Exercise details: Send each entry back exactly as given, pictures excluded.

________

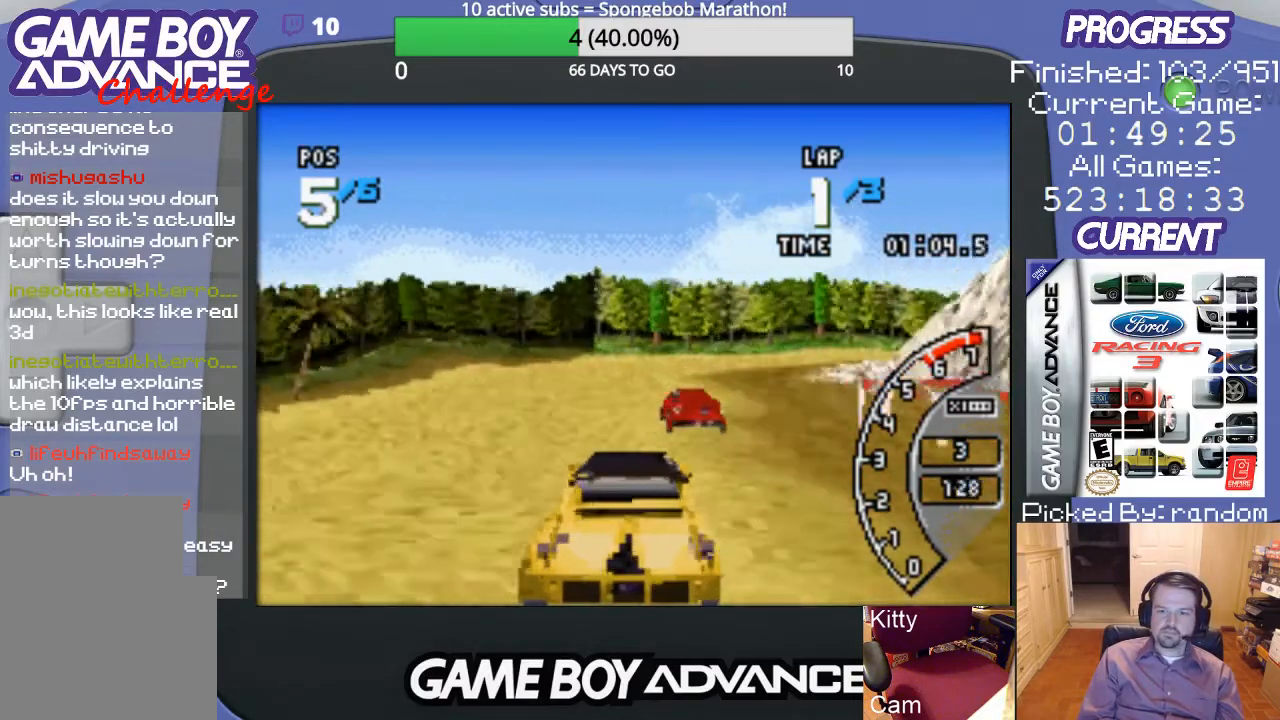
{"buttons": ["A"], "events": [[167, "DPAD_RIGHT", "down"], [300, "DPAD_RIGHT", "up"]]}
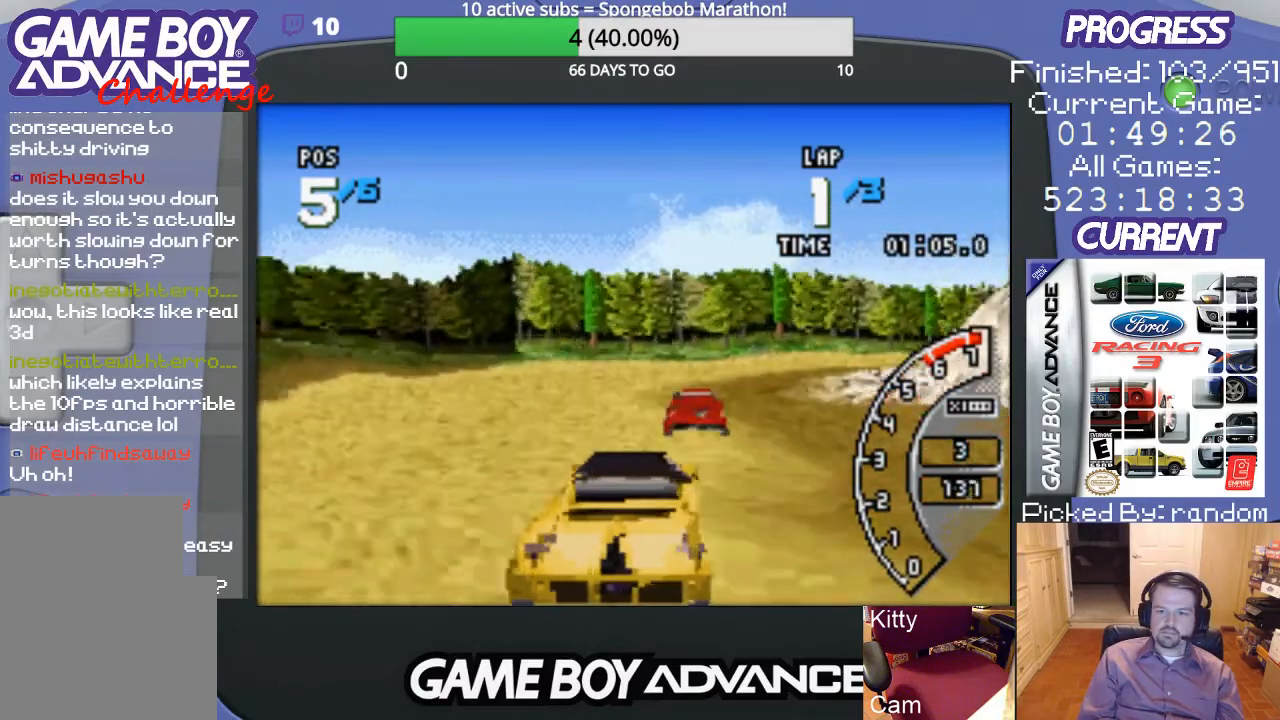
{"buttons": ["A"], "events": [[100, "DPAD_RIGHT", "down"], [367, "DPAD_RIGHT", "up"]]}
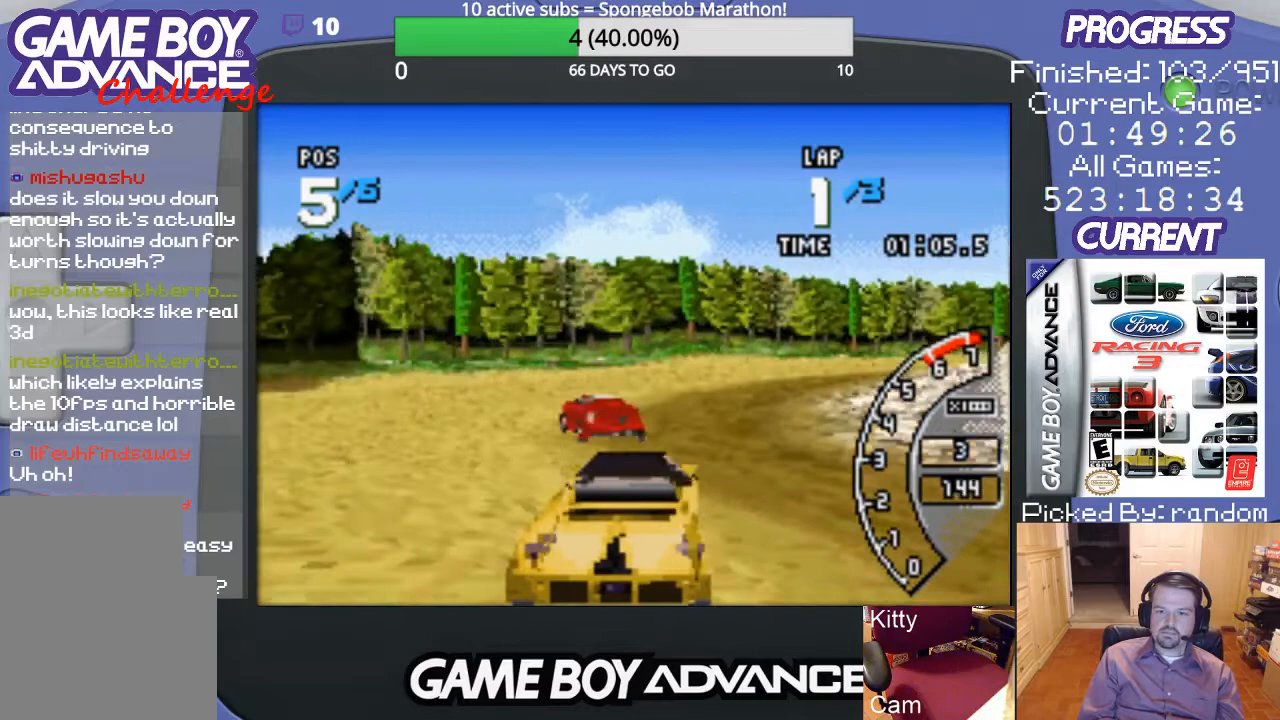
{"buttons": ["DPAD_RIGHT"], "events": [[67, "DPAD_RIGHT", "down"], [300, "A", "up"], [400, "B", "down"], [400, "DPAD_UP", "down"], [500, "B", "up"], [500, "DPAD_UP", "up"]]}
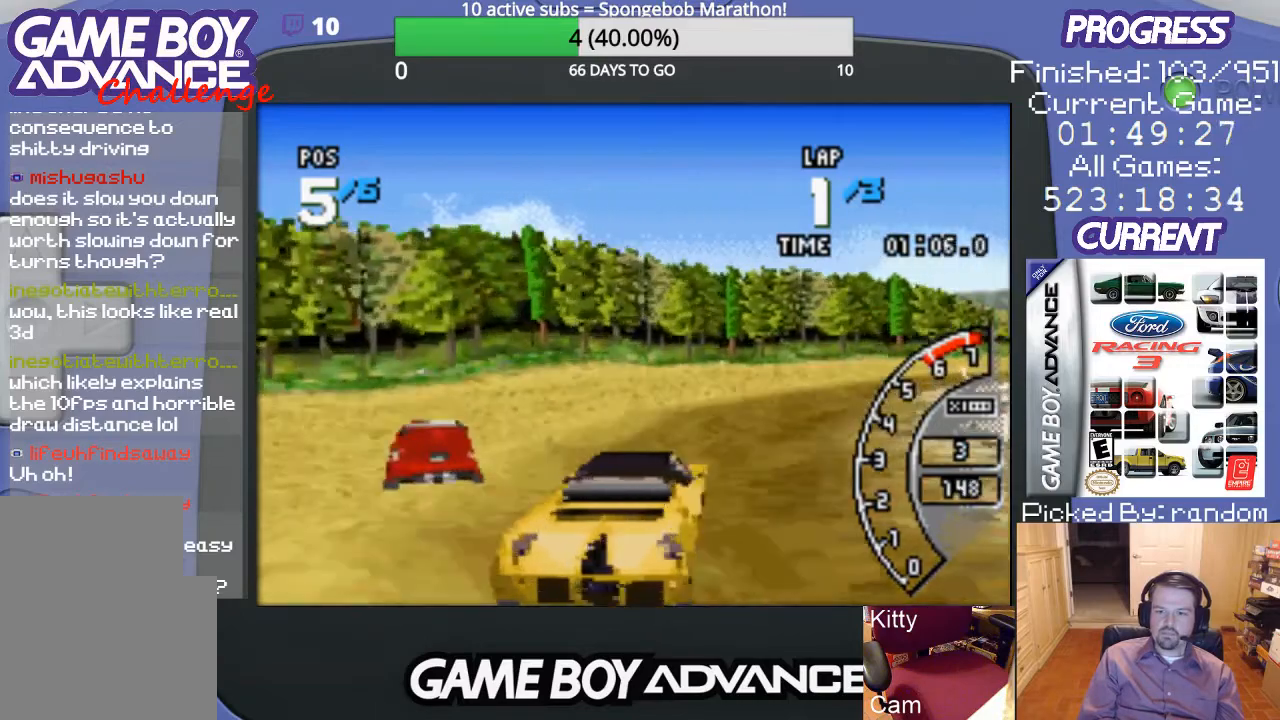
{"buttons": ["A"], "events": [[67, "DPAD_UP", "down"], [367, "A", "down"], [400, "DPAD_UP", "up"], [467, "DPAD_RIGHT", "up"]]}
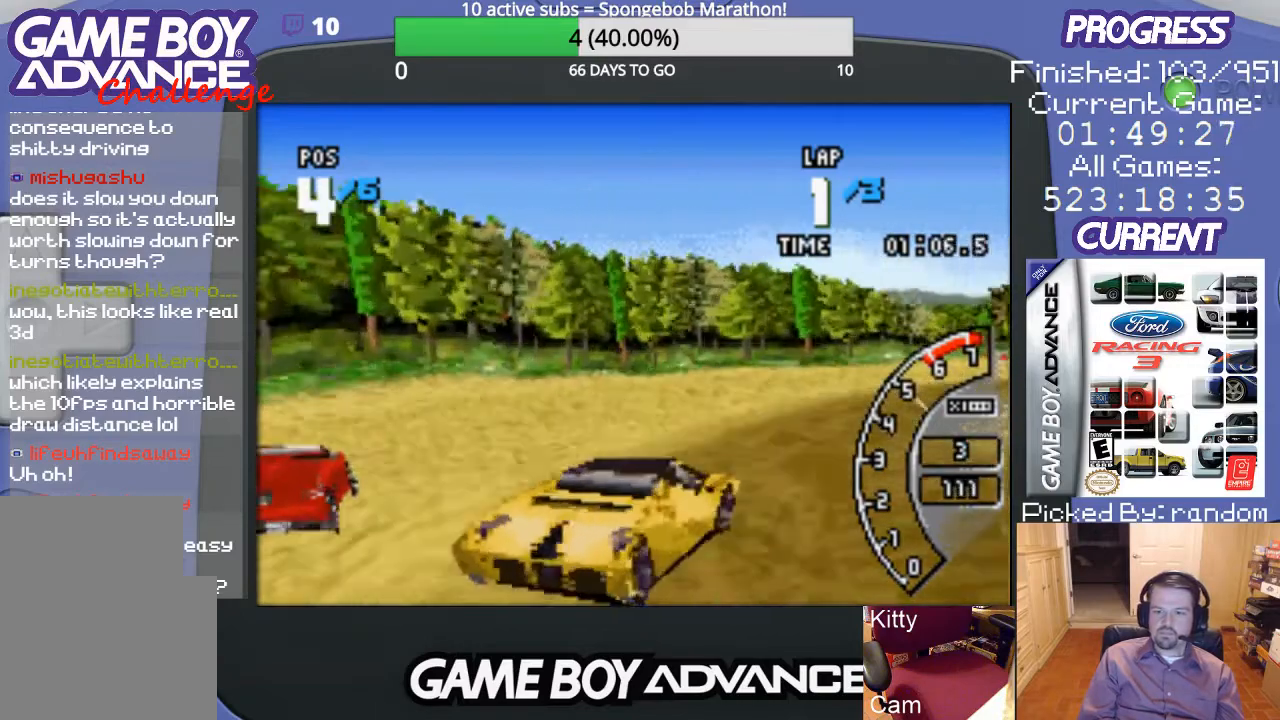
{"buttons": ["A", "DPAD_RIGHT"], "events": [[267, "DPAD_RIGHT", "down"], [367, "DPAD_RIGHT", "up"], [433, "DPAD_RIGHT", "down"]]}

________

Exercise response:
{"buttons": ["A"], "events": [[167, "DPAD_RIGHT", "down"], [300, "DPAD_RIGHT", "up"]]}
{"buttons": ["A"], "events": [[100, "DPAD_RIGHT", "down"], [367, "DPAD_RIGHT", "up"]]}
{"buttons": ["DPAD_RIGHT"], "events": [[67, "DPAD_RIGHT", "down"], [300, "A", "up"], [400, "B", "down"], [400, "DPAD_UP", "down"], [500, "B", "up"], [500, "DPAD_UP", "up"]]}
{"buttons": ["A"], "events": [[67, "DPAD_UP", "down"], [367, "A", "down"], [400, "DPAD_UP", "up"], [467, "DPAD_RIGHT", "up"]]}
{"buttons": ["A", "DPAD_RIGHT"], "events": [[267, "DPAD_RIGHT", "down"], [367, "DPAD_RIGHT", "up"], [433, "DPAD_RIGHT", "down"]]}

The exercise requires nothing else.